Start of MATERIAL SUPPLIED
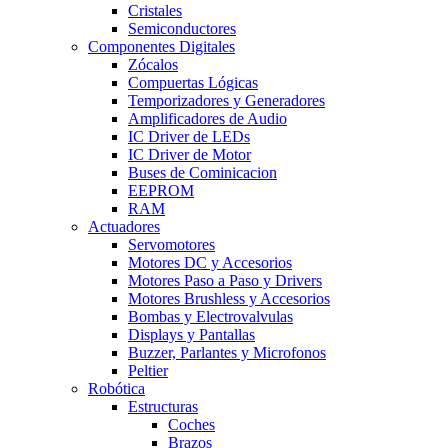
Cristales
Semiconductores
Componentes Digitales
Zócalos
Compuertas Lógicas
Temporizadores y Generadores
Amplificadores de Audio
IC Driver de LEDs
IC Driver de Motor
Buses de Cominicacion
EEPROM
RAM
Actuadores
Servomotores
Motores DC y Accesorios
Motores Paso a Paso y Drivers
Motores Brushless y Accesorios
Bombas y Electrovalvulas
Displays y Pantallas
Buzzer, Parlantes y Microfonos
Peltier
Robótica
Estructuras
Coches
Brazos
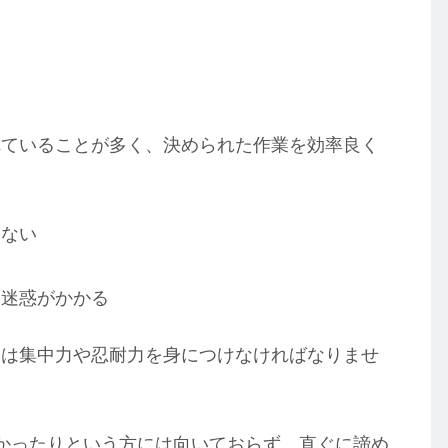
れていることが多く、決められた作業を効率良く
はない
に迷惑がかかる
には集中力や忍耐力を身につけなければなりませ
かったりという方には向いておらず、直ぐに諦め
End of MATERIAL SUPPLIED
Put the lines of the items into a numbered list, from the line containing "れていることが多く、決められた作業を効率良く" through the last line of the items, both included. Leave out any blank lines.

1. れていることが多く、決められた作業を効率良く
2. はない
3. に迷惑がかかる
4. には集中力や忍耐力を身につけなければなりませ
5. かったりという方には向いておらず、直ぐに諦め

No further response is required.